Within a few short weeks, tentative alliances which had slowly grown over years were shattered; the Malfoys declared their allegiance to the Dark Lord as did the Crabbes and the Carrows and a dozen more of the Sacred Twenty-Eight; six Weasley sons took up arms against their former friends; Ginny Booth and her foster-brother Dean joined the resistance and Minerva, the closest thing either of them had to a mother, was proud but terrified for them.

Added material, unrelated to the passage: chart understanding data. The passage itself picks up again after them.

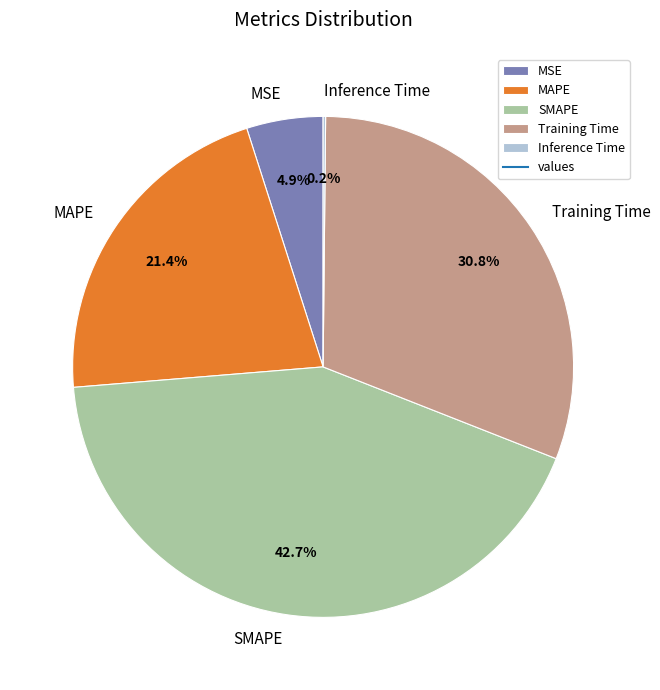

Which category has the biggest portion of the pie?

SMAPE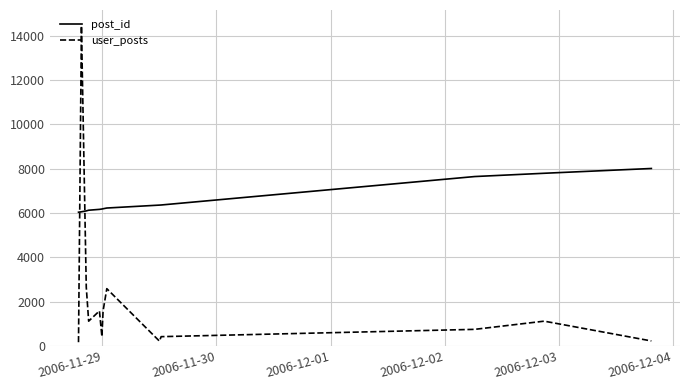

How many lines are shown in the chart?

2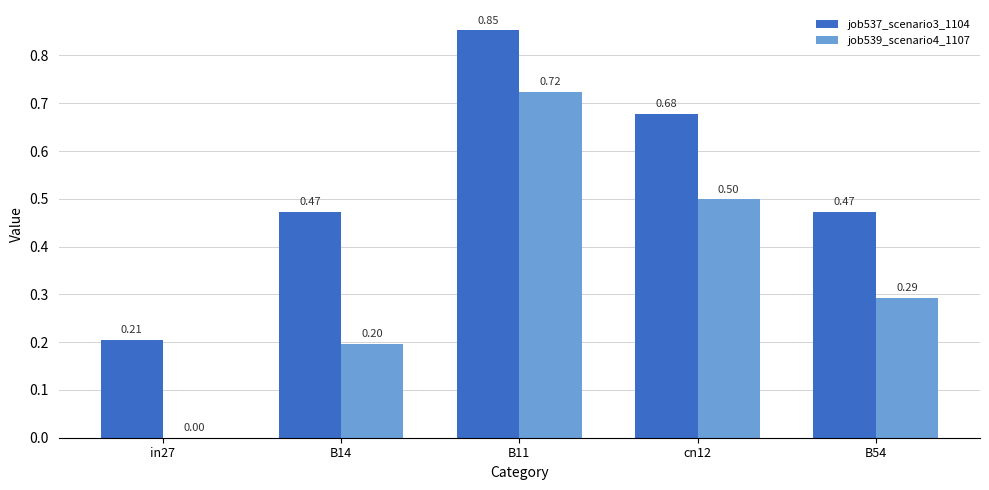

Which series has the widest spread of values?

job539_scenario4_1107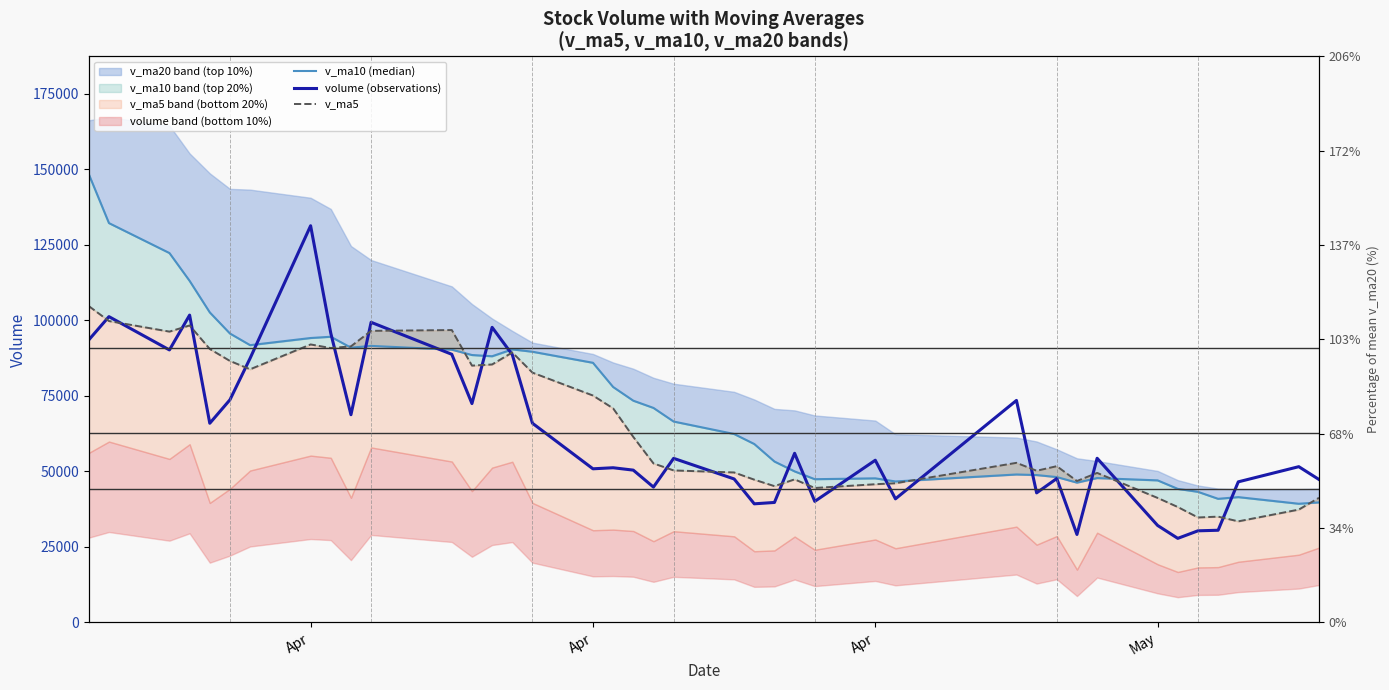

What is the average value of the v_ma5 series?

65437.1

The second war was shorter. It was not the slow-burning fire of the first war which had consumed fuel until it burned itself out, but a devastating bolt of lightning, scorching the ground, scarring everything it touched until one day, when many had lost hope, it ended without warning. Many death-eaters were convicted though the Malfoys were untraceable. Five Weasley sons came home to the Burrow. Ginny returned to Minerva's house in the Scottish Highlands without Dean, who had been lost somewhere between battles.

For the second time, the wizarding world tried to heal.